NOTE: Graphs are described as lists of the private class _OverrideNode -- while this graph re-ordering functionality is public, it is both experimental and intended for advanced users only. The _OverrideNode class is to be used very carefully, and may change in the future.
This functionality can used by either setting the environment variable TORCH_PYTHON_NATIVE_USER_GRAPH_ORDER_FN to an importable python function with the above signature, or by adding the following to your top-level script, post import torch:
torch._native.reorder_graphs_from_user_function(
my_ordering_fn,
reregister_overrides=True,
)
Both methods are equivalent in functionality, but the environment-variable version is a little more efficient in that torch doesn't have to register all ops, before disabling/re-registering again based on the user-passed function.
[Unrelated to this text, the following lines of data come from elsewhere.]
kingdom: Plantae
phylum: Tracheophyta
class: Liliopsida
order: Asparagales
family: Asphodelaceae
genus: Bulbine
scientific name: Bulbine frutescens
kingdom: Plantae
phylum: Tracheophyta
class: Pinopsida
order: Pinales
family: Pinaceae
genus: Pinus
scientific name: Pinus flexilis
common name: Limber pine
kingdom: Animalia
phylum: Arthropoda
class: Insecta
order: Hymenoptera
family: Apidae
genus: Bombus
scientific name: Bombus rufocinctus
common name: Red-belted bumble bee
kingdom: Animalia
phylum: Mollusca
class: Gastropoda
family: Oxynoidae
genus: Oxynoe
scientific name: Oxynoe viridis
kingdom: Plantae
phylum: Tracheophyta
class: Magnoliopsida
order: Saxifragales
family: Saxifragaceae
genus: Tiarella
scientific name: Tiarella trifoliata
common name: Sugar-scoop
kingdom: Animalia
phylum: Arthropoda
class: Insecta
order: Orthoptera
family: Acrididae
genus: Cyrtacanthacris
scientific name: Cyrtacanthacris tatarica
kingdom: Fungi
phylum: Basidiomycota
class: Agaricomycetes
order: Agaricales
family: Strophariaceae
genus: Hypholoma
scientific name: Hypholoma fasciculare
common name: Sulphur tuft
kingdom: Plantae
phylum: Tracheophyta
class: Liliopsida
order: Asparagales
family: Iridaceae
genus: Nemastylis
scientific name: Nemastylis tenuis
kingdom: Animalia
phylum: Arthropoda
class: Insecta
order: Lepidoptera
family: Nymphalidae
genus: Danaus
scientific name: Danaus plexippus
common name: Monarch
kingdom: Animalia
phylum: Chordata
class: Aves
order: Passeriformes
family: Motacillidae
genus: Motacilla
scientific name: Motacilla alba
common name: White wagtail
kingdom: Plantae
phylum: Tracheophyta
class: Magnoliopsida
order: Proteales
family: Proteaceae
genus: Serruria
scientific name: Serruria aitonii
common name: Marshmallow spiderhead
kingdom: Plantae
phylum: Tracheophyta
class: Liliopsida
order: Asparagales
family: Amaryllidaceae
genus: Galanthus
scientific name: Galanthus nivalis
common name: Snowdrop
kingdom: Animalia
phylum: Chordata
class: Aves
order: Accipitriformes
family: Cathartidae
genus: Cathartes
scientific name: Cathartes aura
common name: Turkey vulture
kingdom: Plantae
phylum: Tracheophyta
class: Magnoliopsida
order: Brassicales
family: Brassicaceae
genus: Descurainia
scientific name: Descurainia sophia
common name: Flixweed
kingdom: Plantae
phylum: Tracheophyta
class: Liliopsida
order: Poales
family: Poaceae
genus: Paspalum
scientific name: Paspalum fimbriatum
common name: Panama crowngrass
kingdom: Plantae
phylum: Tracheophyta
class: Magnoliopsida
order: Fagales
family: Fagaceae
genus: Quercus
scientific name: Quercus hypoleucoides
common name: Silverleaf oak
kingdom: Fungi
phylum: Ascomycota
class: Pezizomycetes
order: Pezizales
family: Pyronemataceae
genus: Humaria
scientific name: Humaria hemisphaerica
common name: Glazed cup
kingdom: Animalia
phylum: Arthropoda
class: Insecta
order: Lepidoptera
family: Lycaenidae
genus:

NOTE: The passed ordering function can be destructive in nature - one can disable an op completely by returning [] for a given graph, indicating that no overrides exist / are allowed. There is currently no supported way to retrieve the original graphs - they are considered gone for the lifetime of the process.
An example user-ordering function is demonstrated below:
def example_ordering_fn(op_symbol, dispatch_key, nodes):
out_nodes = []
# disable overrides for these symbols completely
if op_symbol in ["_scaled_mm_v2", "add"]:
return []
# Only keep triton overrides otherwise
for node in nodes:
if node.dsl_name != 'triton':
continue
out_nodes.append(node)
return out_nodes